Fishing Without Bait
Have you ever left the dock and headed out to fish after forgetting your bait?
How many of us have ever left the dock and headed out to fish only to find you left the bait in a cooler on the dock? It’s a long ride back to the dock, and at the price of fuel today, it makes it very expensive to head back and retrieve it.
I have left my bait on several occasions over the years. There were also some days when there was no bait to be found! There are some solutions to a dilemma like this. Being prepared ahead of time can allow you to fish without retrieving that bait.
I always keep several items on the boat. These are things I only remove when I do a complete cleaning, and I make sure they are stowed on the boat again before I finish. They include several Sabiki rigs in a variety of sizes, an unbreakable jar of salt-hardened shrimp pieces, and a cast net.
The Sabiki rigs are a staple item on my boat for catching live bait. The shrimp is what I use to tip my bucktail jigs, and it also can be used alone to catch small fish for bait. The cast net is, of course, the major bait catching item. I keep it stowed in a two gallon plastic bucket, always ready when a school of baitfish comes around.
Improvising also plays an important role on one of these days. I remember one trip in particular when I was growing up in Key West.
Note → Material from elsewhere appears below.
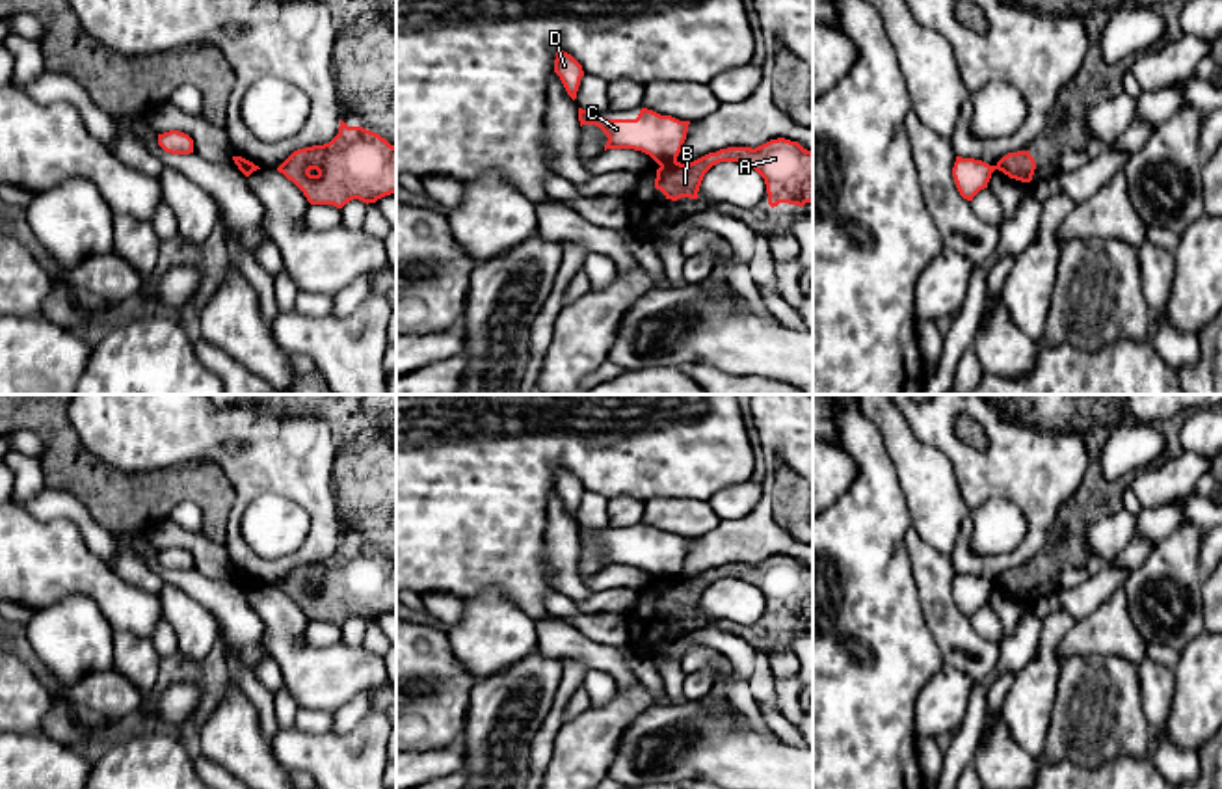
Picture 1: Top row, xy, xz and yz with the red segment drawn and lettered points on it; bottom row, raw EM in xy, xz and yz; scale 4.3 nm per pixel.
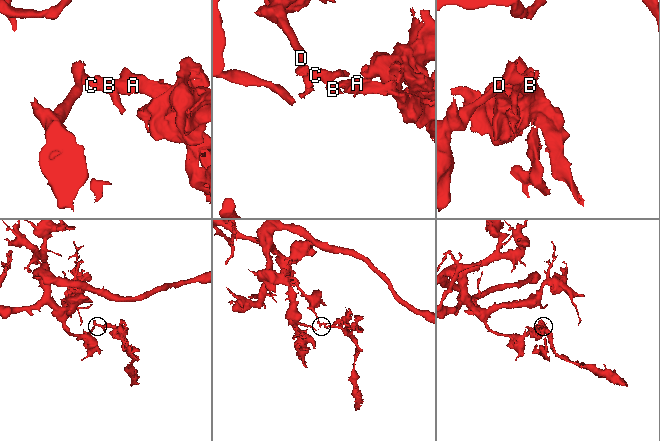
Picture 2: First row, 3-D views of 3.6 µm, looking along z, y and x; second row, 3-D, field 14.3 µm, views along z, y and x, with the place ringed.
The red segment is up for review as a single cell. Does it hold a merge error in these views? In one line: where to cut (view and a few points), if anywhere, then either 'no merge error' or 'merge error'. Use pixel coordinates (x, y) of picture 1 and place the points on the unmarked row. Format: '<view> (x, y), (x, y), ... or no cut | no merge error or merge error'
xz (676, 575), (661, 583) | merge error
We had a small skiff and outboard – an 11 hp Wizard from Western Auto – and we did a lot of trolling for barracuda. We trolled because the boat leaked so badly we could only anchor for a few minutes at a time.
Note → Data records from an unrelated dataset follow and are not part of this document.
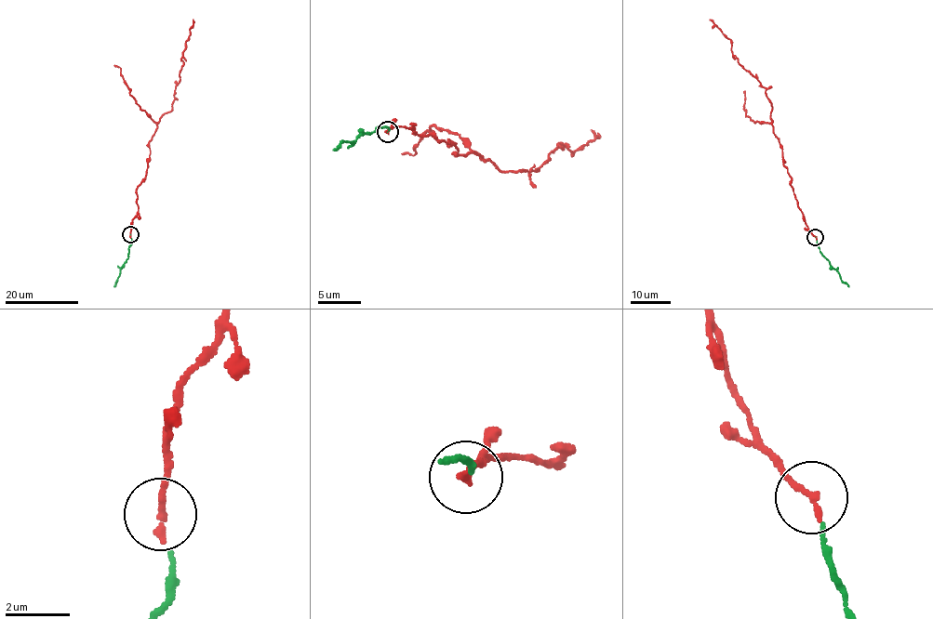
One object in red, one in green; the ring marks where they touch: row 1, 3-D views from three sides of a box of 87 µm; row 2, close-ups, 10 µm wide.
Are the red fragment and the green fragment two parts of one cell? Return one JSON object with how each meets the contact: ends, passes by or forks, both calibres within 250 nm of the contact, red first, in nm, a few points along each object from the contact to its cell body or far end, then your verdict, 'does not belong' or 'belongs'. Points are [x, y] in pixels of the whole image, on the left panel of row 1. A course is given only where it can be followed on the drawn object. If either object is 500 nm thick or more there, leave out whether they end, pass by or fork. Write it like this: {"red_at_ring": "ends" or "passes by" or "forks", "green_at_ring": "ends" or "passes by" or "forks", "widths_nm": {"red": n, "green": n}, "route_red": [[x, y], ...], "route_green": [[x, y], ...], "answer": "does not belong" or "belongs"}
{"red_at_ring": "ends", "green_at_ring": "ends", "widths_nm": {"red": 240, "green": 20}, "route_red": [[130, 234], [138, 209], [137, 189], [146, 174], [149, 141], [160, 117], [172, 108], [193, 19]], "route_green": [[130, 234], [128, 254], [113, 286]], "answer": "belongs"}

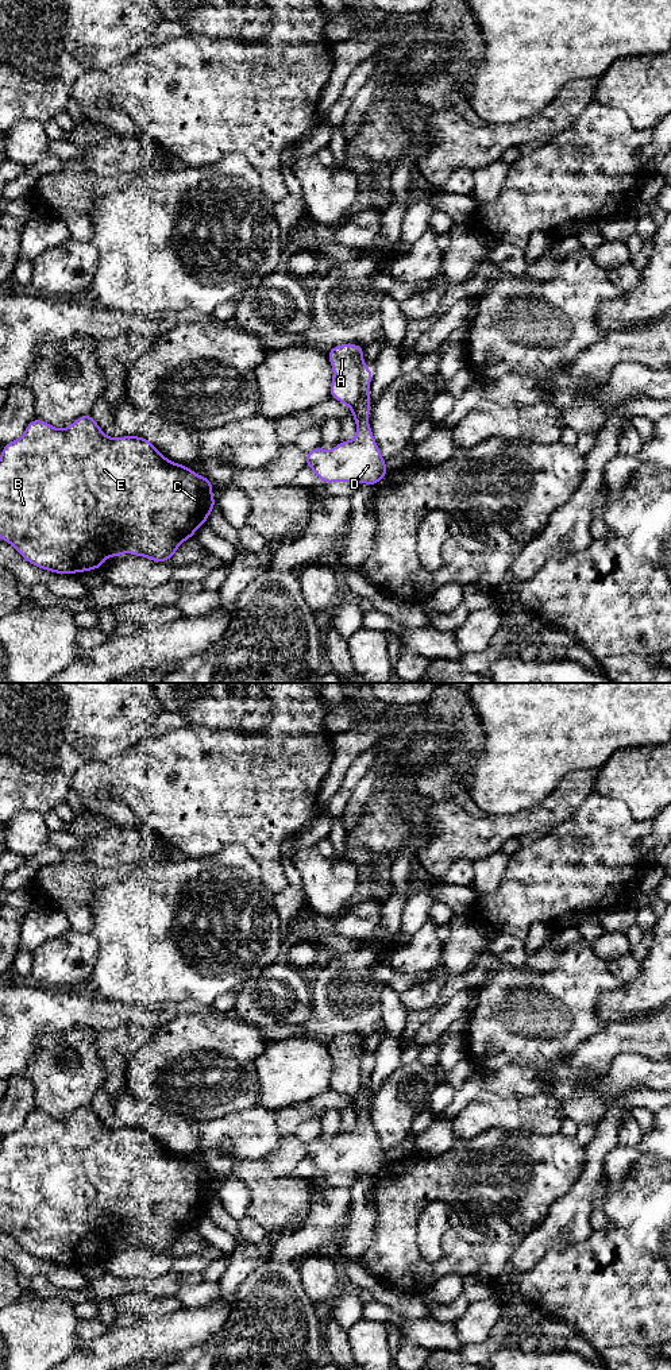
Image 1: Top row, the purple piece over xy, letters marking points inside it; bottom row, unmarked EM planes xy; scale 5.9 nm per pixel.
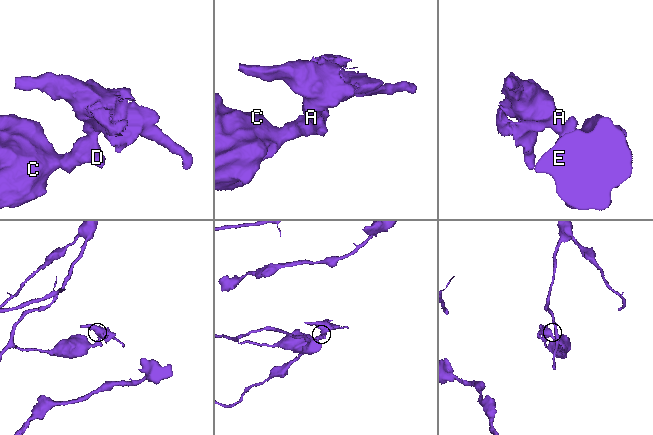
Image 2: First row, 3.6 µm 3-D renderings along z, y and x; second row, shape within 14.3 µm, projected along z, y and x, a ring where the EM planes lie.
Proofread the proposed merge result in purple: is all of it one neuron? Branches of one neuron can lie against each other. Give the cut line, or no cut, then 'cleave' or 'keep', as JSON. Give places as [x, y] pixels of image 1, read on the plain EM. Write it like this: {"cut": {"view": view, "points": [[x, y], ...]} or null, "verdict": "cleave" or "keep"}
{"cut": {"view": "xy", "points": [[363, 1054], [361, 1060], [361, 1085], [350, 1098]]}, "verdict": "cleave"}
The boat was tied to some mangroves in a small creek. A fishing trip entailed buying bait, usually three pounds of whole mullet, and taking all our gear to the boat.
On this particular day, we managed to leave the mullet on the counter at the bait shop. We discovered this fact after we had left the creek and run to the small islands near Sawyer Key, around which we planned to troll. With no bait, my father took his shirt and undershirt off. He tore several strips of cloth from his white undershirt. They were about ten inches long and two inches wide.
Normally we would have taken one filet from the side of a mullet and cut it in half long ways to make two strip baits. This strip bait would be placed on a tandem double hook rig, and trolled slowly behind the boat. Barracuda on the grass flats around these islands could not resist bait like this.
Today, we took the cloth strips and hooked them up just like we did the mullet baits. In short order, we had several fish in the boat. The belly of a barracuda is very nice and white, and my father did not wait very long to slice a few strip baits from the fish we had caught.
It turned out to be a good day, even “without bait”. I even went to “Show and tell” at school the next Monday to tell everyone how we had caught fish on a piece of cloth!